De resto, as flores da Strychnos electri são caracterizadas por terem a forma de corneta com as cinco pétalas parcialmente fundidas. Vistas de cima, é fácil reconhecer cinco estames (os órgãos sexuais masculinos que produzem o pólen) no interior da flor junto das pétalas. Do meio, sai o estilete comprido. As sépalas e o resto do ovário estão ausentes e terão sido separados do resto das flores antes delas terem sido engolidas pela resina.
“A flor está incrivelmente bem preservada, não está deformada nem fragmentada em pedaços”, diz Lena Struwe, a outra autora do artigo, citada pela agência Reuters. “Estes pedaços de âmbar são como cápsulas do tempo, um momento de vida congelado que agora podemos reviver e estudar.”

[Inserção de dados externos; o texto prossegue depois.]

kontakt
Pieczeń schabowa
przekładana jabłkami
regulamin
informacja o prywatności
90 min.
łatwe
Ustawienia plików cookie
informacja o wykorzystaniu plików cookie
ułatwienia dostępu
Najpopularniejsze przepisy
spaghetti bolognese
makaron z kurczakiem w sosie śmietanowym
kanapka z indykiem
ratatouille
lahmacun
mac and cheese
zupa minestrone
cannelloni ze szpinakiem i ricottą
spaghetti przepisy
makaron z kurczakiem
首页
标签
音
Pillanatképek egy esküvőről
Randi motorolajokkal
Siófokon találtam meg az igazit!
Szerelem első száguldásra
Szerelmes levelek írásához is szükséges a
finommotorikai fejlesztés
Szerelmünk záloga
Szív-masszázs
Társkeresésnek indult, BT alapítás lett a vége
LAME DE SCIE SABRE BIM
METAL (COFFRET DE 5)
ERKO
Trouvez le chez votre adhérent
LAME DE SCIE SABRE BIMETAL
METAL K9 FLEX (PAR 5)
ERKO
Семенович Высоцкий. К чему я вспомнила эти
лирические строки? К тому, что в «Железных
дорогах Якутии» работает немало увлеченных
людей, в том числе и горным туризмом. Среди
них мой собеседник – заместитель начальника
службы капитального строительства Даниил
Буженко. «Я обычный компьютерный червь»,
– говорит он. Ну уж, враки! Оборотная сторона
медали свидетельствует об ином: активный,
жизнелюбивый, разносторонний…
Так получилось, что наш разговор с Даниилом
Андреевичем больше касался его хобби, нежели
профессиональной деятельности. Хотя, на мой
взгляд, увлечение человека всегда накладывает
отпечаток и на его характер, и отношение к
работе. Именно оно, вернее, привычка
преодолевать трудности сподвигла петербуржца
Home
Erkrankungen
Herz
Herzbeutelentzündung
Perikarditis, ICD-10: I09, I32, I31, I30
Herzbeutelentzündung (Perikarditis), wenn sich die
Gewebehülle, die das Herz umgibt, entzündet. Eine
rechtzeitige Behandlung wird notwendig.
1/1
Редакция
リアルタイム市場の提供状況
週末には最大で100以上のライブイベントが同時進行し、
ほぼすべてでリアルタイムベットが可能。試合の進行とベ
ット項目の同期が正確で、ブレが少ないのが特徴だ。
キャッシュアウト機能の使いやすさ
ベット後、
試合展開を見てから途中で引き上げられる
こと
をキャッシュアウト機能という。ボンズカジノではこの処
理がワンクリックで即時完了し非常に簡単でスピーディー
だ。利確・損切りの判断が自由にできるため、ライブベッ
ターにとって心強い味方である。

Estas cápsulas do tempo também ajudaram a compreender melhor a evolução. O fóssil mais velho de uma planta com flor conhecido tem cerca de 130 milhões de anos, já no Cretácico (o último período da era dos dinossauros, o Mesozóico). Mas pensa-se que as angiospérmicas tenham aparecido há mais de 160 milhões de anos, ainda no período Jurássico. As asterídeas terão surgido há cerca de 120 milhões de anos e estima-se que a família da “Loganiaceae” apareceu há cerca de 60 milhões de anos, já no Paleogénico (o primeiro período da era actual, o Cenozóico).
O novo fóssil conta-nos que, cerca de 30 milhões de anos depois, a evolução desta linhagem ia avançada e o género Strychnos já tinha surgido. O facto de este género proliferar tanto nos dias de hoje é uma prova do seu sucesso. “As espécies de Strychnos são quase todas tóxicas”, diz George Poinar, referindo-se a moléculas como a estricnina, que são da família química dos alcalóides. “Cada planta tem o seu tipo de alcalóide. Algumas são mais tóxicas do que outras, e talvez tenham sido bem-sucedidas porque os seus venenos lhes deram uma defesa contra os herbívoros.”